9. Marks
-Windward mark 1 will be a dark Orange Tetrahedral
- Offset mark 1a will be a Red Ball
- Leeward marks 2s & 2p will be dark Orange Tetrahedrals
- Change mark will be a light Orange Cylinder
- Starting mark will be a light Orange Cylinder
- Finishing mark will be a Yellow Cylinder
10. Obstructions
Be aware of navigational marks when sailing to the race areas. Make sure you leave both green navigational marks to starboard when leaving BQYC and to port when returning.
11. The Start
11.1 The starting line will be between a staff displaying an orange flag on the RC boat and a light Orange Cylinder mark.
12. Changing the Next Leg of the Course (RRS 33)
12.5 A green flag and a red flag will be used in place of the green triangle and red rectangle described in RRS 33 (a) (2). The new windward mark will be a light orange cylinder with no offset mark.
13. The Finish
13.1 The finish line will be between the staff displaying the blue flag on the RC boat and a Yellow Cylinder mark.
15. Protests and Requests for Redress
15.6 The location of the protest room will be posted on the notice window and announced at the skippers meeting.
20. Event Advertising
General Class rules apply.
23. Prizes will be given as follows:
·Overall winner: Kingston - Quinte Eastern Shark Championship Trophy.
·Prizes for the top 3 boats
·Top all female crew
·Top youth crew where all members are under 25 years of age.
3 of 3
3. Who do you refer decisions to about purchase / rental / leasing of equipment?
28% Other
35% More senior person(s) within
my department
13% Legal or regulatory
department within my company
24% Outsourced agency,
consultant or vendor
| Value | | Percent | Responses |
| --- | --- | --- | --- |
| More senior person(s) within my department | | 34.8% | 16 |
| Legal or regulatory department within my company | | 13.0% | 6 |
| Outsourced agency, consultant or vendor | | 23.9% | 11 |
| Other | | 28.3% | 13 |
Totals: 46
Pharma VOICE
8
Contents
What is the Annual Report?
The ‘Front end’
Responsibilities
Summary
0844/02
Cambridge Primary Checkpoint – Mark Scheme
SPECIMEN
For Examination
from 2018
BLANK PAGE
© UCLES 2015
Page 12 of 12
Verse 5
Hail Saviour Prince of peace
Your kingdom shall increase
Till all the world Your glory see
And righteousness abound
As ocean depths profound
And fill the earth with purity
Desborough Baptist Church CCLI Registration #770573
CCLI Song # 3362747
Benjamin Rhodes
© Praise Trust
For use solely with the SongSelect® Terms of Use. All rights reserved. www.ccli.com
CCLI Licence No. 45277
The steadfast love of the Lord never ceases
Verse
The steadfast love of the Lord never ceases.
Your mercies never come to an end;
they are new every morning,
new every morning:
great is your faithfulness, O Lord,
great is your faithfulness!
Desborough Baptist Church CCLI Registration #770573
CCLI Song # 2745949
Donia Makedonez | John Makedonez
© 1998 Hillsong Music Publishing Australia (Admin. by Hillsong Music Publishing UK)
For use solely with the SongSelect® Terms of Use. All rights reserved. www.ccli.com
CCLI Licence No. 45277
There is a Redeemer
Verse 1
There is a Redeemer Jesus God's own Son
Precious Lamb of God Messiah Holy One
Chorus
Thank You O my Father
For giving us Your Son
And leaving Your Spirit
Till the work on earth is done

_Problem description:_ Retype the lines from the one containing "Your kingdom shall increase" to the last line above. Change nothing and include no others.

_Solution for this exercise:_
Your kingdom shall increase
Till all the world Your glory see
And righteousness abound
As ocean depths profound
And fill the earth with purity
Desborough Baptist Church CCLI Registration #770573
CCLI Song # 3362747
Benjamin Rhodes
© Praise Trust
For use solely with the SongSelect® Terms of Use. All rights reserved. www.ccli.com
CCLI Licence No. 45277
The steadfast love of the Lord never ceases
Verse
The steadfast love of the Lord never ceases.
Your mercies never come to an end;
they are new every morning,
new every morning:
great is your faithfulness, O Lord,
great is your faithfulness!
Desborough Baptist Church CCLI Registration #770573
CCLI Song # 2745949
Donia Makedonez | John Makedonez
© 1998 Hillsong Music Publishing Australia (Admin. by Hillsong Music Publishing UK)
For use solely with the SongSelect® Terms of Use. All rights reserved. www.ccli.com
CCLI Licence No. 45277
There is a Redeemer
Verse 1
There is a Redeemer Jesus God's own Son
Precious Lamb of God Messiah Holy One
Chorus
Thank You O my Father
For giving us Your Son
And leaving Your Spirit
Till the work on earth is done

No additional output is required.